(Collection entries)
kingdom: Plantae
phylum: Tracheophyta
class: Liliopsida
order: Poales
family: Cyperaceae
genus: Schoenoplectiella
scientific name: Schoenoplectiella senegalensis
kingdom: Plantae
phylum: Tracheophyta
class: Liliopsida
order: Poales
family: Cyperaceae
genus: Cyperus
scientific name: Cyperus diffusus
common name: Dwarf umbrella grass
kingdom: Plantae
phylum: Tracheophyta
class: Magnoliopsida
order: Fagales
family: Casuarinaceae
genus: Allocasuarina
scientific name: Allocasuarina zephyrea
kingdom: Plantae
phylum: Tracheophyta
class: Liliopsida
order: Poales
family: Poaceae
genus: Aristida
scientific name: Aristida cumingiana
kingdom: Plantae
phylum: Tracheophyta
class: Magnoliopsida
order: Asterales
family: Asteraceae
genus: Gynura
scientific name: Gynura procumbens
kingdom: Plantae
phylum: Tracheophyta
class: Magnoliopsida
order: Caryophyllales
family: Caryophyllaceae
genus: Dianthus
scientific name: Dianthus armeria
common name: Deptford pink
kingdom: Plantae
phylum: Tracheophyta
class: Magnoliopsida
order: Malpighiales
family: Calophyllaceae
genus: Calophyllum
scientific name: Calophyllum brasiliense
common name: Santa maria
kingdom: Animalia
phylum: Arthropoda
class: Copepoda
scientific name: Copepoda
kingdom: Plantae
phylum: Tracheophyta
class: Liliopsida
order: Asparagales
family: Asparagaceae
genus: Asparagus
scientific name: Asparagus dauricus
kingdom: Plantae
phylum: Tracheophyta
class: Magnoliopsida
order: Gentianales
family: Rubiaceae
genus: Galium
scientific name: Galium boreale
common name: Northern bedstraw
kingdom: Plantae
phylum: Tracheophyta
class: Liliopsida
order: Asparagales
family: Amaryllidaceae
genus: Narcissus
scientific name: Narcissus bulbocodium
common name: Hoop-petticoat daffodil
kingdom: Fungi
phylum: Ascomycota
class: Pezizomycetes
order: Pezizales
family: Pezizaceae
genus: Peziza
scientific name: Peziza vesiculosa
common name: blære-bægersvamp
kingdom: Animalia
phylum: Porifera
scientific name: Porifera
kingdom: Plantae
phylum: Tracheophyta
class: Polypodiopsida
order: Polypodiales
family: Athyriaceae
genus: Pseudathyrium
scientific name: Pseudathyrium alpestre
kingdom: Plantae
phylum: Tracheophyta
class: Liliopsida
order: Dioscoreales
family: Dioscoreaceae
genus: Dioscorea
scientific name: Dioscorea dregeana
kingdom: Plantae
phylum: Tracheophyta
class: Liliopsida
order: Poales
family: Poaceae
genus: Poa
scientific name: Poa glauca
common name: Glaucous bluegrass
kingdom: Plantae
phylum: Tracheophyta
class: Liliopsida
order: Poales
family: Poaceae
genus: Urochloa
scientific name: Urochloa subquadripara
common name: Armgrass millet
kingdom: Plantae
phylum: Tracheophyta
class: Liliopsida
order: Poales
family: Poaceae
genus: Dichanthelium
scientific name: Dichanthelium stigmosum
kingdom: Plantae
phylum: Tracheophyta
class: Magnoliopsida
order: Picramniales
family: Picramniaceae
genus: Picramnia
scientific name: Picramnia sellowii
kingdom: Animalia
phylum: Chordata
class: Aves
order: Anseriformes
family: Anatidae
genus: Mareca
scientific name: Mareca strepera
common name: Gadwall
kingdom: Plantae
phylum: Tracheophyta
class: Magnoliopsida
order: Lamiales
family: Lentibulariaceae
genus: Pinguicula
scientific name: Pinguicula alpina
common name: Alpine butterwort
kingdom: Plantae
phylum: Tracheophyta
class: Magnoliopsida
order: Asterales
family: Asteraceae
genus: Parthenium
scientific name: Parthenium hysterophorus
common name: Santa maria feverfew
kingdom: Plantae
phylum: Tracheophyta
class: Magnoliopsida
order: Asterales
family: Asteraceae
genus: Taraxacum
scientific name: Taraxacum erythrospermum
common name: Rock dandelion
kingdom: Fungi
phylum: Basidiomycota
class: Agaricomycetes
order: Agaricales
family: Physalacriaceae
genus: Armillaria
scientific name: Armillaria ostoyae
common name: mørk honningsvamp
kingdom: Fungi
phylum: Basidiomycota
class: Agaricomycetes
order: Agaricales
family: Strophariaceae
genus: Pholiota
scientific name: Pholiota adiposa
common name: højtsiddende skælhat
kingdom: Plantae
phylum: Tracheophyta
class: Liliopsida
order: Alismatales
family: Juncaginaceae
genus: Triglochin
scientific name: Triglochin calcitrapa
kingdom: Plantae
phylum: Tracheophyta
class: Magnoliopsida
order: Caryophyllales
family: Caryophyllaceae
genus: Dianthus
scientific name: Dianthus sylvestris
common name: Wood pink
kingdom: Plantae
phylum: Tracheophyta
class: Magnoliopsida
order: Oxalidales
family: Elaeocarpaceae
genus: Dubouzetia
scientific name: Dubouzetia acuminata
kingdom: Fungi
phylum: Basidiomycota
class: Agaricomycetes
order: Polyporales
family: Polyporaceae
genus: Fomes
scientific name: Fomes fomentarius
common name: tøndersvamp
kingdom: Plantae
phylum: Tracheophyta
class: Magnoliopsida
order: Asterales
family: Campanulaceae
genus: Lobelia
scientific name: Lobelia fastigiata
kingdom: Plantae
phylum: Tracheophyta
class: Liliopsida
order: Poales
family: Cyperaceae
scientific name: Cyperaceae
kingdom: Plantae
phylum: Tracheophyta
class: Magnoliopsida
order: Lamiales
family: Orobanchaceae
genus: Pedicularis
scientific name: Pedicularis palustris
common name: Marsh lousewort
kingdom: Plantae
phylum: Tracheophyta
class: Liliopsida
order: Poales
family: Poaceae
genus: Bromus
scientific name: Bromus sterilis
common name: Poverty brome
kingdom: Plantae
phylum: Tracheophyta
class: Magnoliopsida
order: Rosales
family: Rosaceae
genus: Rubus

→ What to work on
Reproduce the lines from the beginning through the line containing "common name: Northern bedstraw", inclusive, replacing "common name" with "vernacular name" and leaving everything else unchanged.

→ Exercise output
kingdom: Plantae
phylum: Tracheophyta
class: Liliopsida
order: Poales
family: Cyperaceae
genus: Schoenoplectiella
scientific name: Schoenoplectiella senegalensis
kingdom: Plantae
phylum: Tracheophyta
class: Liliopsida
order: Poales
family: Cyperaceae
genus: Cyperus
scientific name: Cyperus diffusus
vernacular name: Dwarf umbrella grass
kingdom: Plantae
phylum: Tracheophyta
class: Magnoliopsida
order: Fagales
family: Casuarinaceae
genus: Allocasuarina
scientific name: Allocasuarina zephyrea
kingdom: Plantae
phylum: Tracheophyta
class: Liliopsida
order: Poales
family: Poaceae
genus: Aristida
scientific name: Aristida cumingiana
kingdom: Plantae
phylum: Tracheophyta
class: Magnoliopsida
order: Asterales
family: Asteraceae
genus: Gynura
scientific name: Gynura procumbens
kingdom: Plantae
phylum: Tracheophyta
class: Magnoliopsida
order: Caryophyllales
family: Caryophyllaceae
genus: Dianthus
scientific name: Dianthus armeria
vernacular name: Deptford pink
kingdom: Plantae
phylum: Tracheophyta
class: Magnoliopsida
order: Malpighiales
family: Calophyllaceae
genus: Calophyllum
scientific name: Calophyllum brasiliense
vernacular name: Santa maria
kingdom: Animalia
phylum: Arthropoda
class: Copepoda
scientific name: Copepoda
kingdom: Plantae
phylum: Tracheophyta
class: Liliopsida
order: Asparagales
family: Asparagaceae
genus: Asparagus
scientific name: Asparagus dauricus
kingdom: Plantae
phylum: Tracheophyta
class: Magnoliopsida
order: Gentianales
family: Rubiaceae
genus: Galium
scientific name: Galium boreale
vernacular name: Northern bedstraw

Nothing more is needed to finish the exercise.